By Sevasti-Melissa Nolas

World Social Work day is a great opportunity to raise the profile of what social work is about nationally and internationally, to celebrate successes which go largely unnoticed, to contextualise and learn from failures which are often disproportionately visible, and to publicly debate the values that social work as a professional holds dear including social justice, human rights and social development.

It is too easy for a profession that for the most part is hidden from public view to become defined by its most critical moments. Yet there is something of a quiet revolution going on in terms of the public image of social work started perhaps by the BBC’s recent series Protecting Our Children which gave us a rare view of what social workers do, the dilemmas they face on a daily basis and the ways in which they work with families. World Social Work Day for me represents a counter-moment in the year, an opportunity to reclaim the terms of the debate and to shape public understanding of social work from the inside out.

There is a long tradition in the field of science and technology of science communication and of developing the public’s understanding of science. My aspiration is to create a parallel movement for social work, social care and related social support professions that work behind the scenes with some of the most vulnerable and excluded members of our societies.

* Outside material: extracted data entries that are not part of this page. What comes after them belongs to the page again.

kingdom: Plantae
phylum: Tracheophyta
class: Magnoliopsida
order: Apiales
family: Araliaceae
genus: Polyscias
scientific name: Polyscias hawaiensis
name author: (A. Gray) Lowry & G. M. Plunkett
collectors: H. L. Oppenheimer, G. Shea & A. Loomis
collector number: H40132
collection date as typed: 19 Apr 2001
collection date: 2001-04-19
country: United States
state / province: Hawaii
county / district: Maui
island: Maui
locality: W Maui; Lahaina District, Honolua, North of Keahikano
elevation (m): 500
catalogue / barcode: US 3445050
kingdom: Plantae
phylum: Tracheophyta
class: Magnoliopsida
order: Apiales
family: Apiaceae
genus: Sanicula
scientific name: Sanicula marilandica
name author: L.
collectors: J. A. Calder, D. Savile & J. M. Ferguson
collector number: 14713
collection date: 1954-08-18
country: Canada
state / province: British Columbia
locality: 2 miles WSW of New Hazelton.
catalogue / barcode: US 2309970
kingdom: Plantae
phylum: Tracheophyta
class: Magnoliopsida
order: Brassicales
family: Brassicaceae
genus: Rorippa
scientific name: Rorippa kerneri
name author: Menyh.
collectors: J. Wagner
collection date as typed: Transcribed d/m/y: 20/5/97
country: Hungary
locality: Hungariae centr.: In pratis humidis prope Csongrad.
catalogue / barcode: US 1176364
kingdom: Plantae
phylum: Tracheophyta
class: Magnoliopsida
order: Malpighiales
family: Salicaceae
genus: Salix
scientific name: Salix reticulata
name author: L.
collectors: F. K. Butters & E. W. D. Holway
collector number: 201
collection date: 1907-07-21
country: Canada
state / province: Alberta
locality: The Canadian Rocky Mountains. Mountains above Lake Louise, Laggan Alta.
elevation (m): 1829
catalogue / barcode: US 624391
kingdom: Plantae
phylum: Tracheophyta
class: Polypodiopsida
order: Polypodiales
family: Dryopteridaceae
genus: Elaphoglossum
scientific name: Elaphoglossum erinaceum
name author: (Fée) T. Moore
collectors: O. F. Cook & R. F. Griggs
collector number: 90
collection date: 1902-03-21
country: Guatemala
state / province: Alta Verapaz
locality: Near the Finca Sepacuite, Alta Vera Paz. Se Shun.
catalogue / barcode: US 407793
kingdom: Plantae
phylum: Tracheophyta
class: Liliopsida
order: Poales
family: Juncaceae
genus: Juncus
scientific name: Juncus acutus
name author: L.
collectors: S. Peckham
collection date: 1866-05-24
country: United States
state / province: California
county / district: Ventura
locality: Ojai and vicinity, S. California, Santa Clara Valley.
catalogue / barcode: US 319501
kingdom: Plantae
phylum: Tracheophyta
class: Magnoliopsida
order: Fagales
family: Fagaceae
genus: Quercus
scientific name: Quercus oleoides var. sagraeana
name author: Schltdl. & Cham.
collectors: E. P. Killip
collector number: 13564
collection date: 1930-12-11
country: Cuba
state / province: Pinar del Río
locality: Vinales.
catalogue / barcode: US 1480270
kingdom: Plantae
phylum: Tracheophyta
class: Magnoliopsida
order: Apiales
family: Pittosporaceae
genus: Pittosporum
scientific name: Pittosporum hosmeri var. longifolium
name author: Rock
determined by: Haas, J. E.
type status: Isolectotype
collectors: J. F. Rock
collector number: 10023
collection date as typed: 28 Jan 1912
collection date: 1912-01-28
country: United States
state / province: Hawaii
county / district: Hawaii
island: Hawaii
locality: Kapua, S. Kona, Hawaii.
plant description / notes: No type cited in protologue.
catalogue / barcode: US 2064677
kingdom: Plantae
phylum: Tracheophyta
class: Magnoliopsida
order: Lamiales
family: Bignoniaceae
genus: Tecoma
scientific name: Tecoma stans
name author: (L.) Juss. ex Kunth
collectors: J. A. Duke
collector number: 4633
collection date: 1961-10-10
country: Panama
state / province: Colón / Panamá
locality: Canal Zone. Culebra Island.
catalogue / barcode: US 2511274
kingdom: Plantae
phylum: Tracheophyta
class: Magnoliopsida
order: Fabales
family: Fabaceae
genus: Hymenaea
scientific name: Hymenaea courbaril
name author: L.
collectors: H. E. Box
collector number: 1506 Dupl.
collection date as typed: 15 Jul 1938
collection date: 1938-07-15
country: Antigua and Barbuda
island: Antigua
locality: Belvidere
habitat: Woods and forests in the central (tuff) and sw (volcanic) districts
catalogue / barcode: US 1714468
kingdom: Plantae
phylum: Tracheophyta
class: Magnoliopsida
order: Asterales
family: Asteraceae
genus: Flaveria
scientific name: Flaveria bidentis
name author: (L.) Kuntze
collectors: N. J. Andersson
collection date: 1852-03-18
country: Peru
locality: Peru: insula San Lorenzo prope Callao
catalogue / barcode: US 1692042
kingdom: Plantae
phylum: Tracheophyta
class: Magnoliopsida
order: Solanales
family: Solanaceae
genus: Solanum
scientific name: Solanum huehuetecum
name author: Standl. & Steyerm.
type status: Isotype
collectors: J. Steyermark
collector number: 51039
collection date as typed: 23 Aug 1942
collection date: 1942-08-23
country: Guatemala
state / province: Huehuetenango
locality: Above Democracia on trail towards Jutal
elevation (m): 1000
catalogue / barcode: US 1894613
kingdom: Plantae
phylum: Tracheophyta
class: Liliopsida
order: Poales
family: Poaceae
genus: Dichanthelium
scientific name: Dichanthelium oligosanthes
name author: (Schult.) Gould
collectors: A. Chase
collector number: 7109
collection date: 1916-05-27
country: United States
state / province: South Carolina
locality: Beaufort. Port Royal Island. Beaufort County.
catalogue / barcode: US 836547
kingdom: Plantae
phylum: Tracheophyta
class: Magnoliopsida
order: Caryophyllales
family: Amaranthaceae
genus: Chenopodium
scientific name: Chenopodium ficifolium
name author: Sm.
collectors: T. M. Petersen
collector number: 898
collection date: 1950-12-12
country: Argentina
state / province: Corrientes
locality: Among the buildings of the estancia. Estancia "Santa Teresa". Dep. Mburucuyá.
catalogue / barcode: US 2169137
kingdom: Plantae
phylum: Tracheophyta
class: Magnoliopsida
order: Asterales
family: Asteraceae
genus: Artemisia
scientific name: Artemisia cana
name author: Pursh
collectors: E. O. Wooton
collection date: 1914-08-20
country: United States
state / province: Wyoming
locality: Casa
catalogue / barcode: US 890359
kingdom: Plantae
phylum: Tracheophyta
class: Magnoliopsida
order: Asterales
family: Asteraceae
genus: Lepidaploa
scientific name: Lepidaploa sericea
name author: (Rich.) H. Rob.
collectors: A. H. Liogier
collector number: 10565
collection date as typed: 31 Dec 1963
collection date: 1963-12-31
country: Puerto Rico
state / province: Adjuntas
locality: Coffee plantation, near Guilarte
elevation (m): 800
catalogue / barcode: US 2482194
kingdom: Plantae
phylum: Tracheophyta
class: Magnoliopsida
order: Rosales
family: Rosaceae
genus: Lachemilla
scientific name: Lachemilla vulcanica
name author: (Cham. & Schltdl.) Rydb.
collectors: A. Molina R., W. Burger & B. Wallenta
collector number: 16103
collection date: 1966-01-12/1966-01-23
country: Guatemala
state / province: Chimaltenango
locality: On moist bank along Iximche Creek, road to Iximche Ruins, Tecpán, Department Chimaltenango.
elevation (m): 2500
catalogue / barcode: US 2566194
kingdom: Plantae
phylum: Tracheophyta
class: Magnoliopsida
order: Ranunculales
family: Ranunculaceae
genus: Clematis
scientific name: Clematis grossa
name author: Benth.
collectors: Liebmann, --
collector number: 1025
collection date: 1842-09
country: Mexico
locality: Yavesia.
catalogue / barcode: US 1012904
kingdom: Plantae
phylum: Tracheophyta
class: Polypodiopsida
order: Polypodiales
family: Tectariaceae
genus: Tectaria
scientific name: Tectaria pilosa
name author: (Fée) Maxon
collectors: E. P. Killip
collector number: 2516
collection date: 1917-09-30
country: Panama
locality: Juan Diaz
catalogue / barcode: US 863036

Blogging has a huge role to play in this quiet revolution. It is a way to quickly and directly engage with the public, to make visible social work’s everyday practices and to openly debate the many tensions and dilemmas involved in practising social work. This is why I am delighted that with colleagues in the Department we are embracing all that social media have to offer us and launching our ‘socialworkatsussex’ blog today.

During World Social Work week (20-26 March) we will be blogging on various topics near and dear to us. To get us going Michelle Lefevre reflects on how social workers everywhere might promote the United Nations Conventions for the Rights of the Child in their work with children. Sharon Lambley writes about the challenges facing leadership and management in a changing social work landscapes. Cath Holmström reflects on the opportunities that World Social Work Day provides us to pause for thought and reconnect with the global agenda, values and priorities of social work.

You can find out more about World Social Work Day here http://ifsw.org/get-involved/world-social-work-day/

As the blog develops we look forward to receiving contributions from our colleagues in the field, our extensive network of users and carers who support our work, and from our current and former students, as well as from time to time invited guests.

Happy reading, and happy World Social Work day!